All children suffer from fears at one time or another, this is normal. But when a fear creates feelings of overwhelming danger that are disproportionate to the actual situation, the child is most likely suffering from an anxiety disorder.  

Separation anxiety disorder is an excessive fear related to separation from home or a parent or other attachment figure. This disorder causes the child to avoid the situation or activity that triggers anxiety. If the situation can’t be avoided, the child becomes distressed.

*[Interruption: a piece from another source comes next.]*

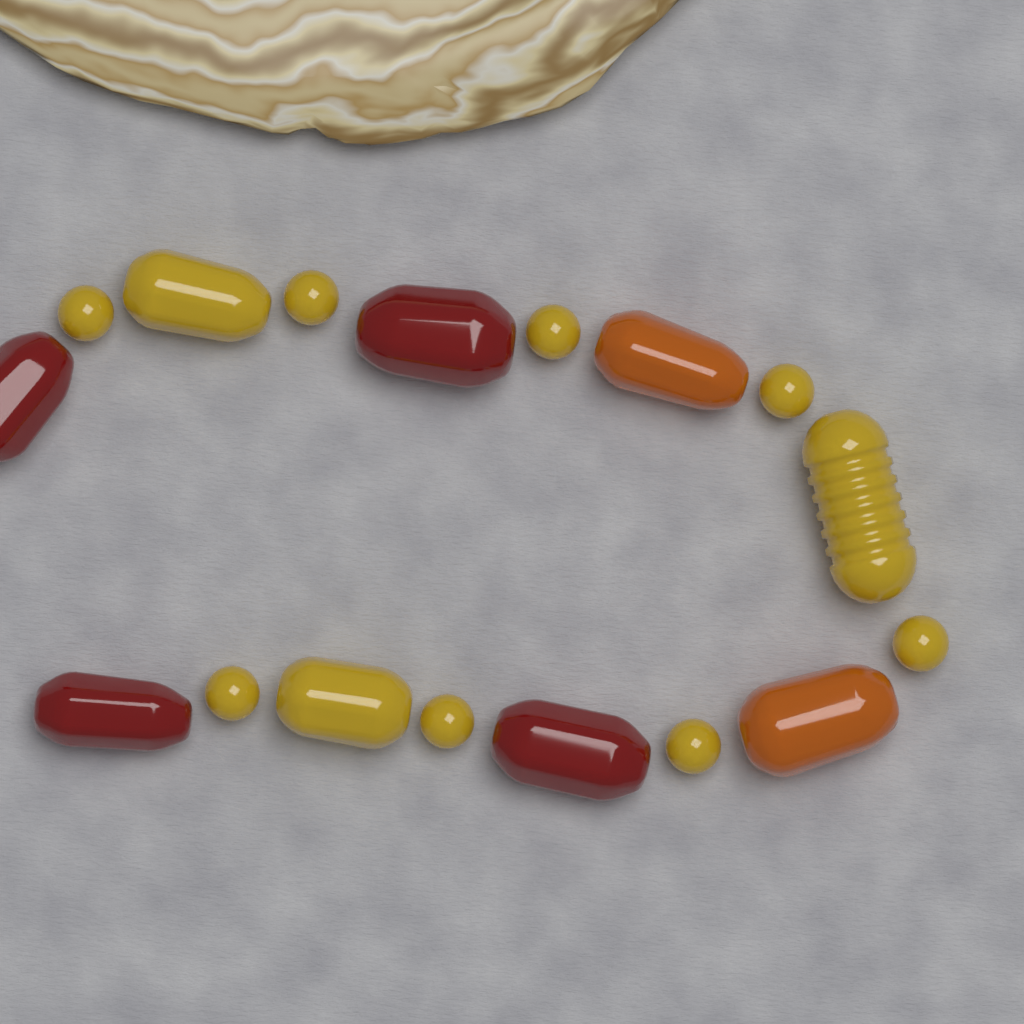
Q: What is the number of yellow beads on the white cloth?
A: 11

Emotional symptoms of a child with separation anxiety may include: 
·     an unrealistic fear that something terrible will happen to their parent
·     fear that the separation will be permanent
·     refusal to go to bed without their parent
·     a reluctance to go to school or camp
·     the need to have the parent with them to simply go to another room
·     a sense of panic

Physiological symptoms may include:
·     a racing heart
·     headaches
·     stomachaches
·     trembling
·     difficulty breathing
·     feeling weak
·     sweating
·     difficulty concentrating

When the separation anxiety interferes with the child’s sleep, concentration, ability to have fun or function normally, intervention from a mental health professional is needed. 


Predisposition - Some children are prone to being more anxious than others and are less capable of handling stress. 

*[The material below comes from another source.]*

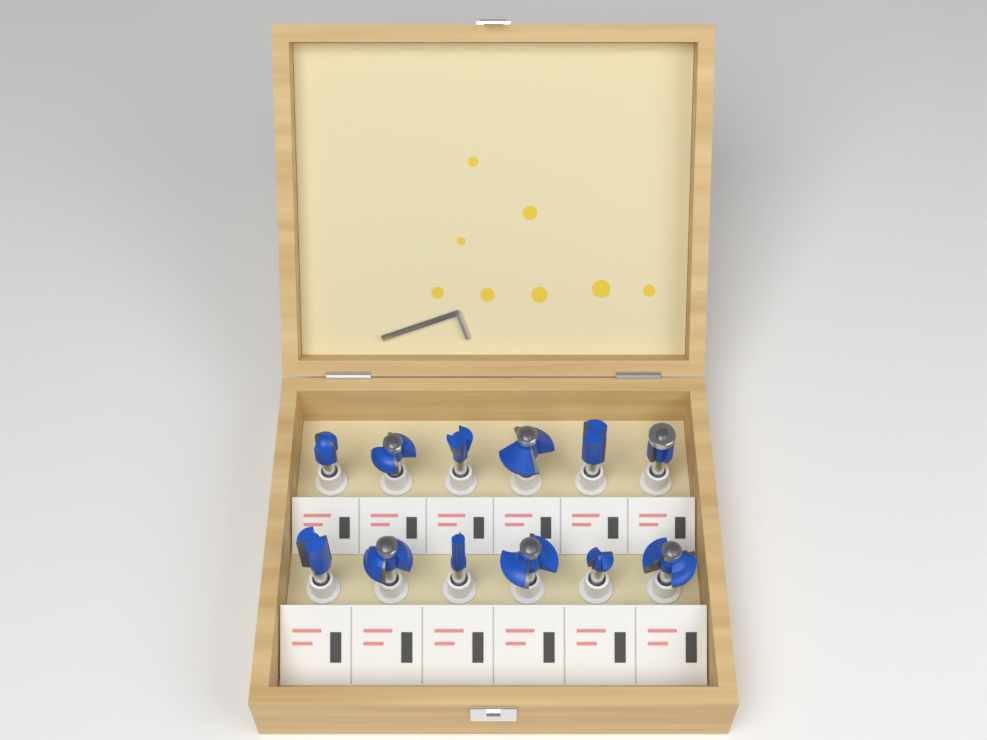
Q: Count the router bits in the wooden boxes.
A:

Genes - If the child comes from a long line of anxious people, chances are that the child will develop an anxiety disorder.

Environment - Situations that may be a factor in developing separation anxiety in a child include: 
·     parents going through a divorce
·     losing a family member or friend
·     living in a volatile home
·     living with an overprotective parent – the parent’s anxieties can be passed on
·     moving
·     having an insecure emotional connection to a parent
·     living with a disabled or seriously ill family member
·     attending a new school


Cognitive Behavioural Therapy (CBT) 

CBT helps children recognise their thought patterns and identify where and when those patterns help and where they hurt. In other words, how we think and act affects how we feel. By incorporating Graded Exposure into CBT, the child slowly and systematically faces his fears and learns to better manage the symptoms of his anxiety. With practice the child gains mastery over fear and experiences reduced symptoms.

Dr. Madeleine Vieira's Anxiety Disorder Series, I'M AFRAID, introduces CBT techniques to help children overcome their anxiety disorders. 

Charlie Cub Is Afraid to Leave His Mother! focuses on Separation Anxiety. In this book, Charlie Cub wants to go to sleepovers, but he’s afraid to leave his mother. To overcome his fear, he uses a stepladder process to gradually expose himself to being away from his mother. He starts with small steps and gradually builds up to more fearful situations.   

In treatment, mental health professionals help children to control their separation anxiety and uncomfortable feelings using specific techniques such as:
·     Understanding that the imagined outcome associated with the separationisn’t realistic. 
·     Using self-talk to ‘fight’ the fear. The child might tell himself what he thinks will happen won’t actually happen.
·     Using relaxation techniques. The child is taught to use controlled breathing exercises to help lessen anxious feelings.
·     Using role-playing techniques, such as practicing worst-case outcomes. The mental health professional will help the child realise that the outcomes are not possible or highly unlikely.  
·      Teaching the child he can manage his uncomfortable feelings successfully without avoidance. This takes time, repetition, and practice!

Anti-Anxiety Medications 

When a child’s phobia doesn’t fully respond to CBT, anti-anxiety medication prescribed by a child & adolescent psychiatrist may be beneficial.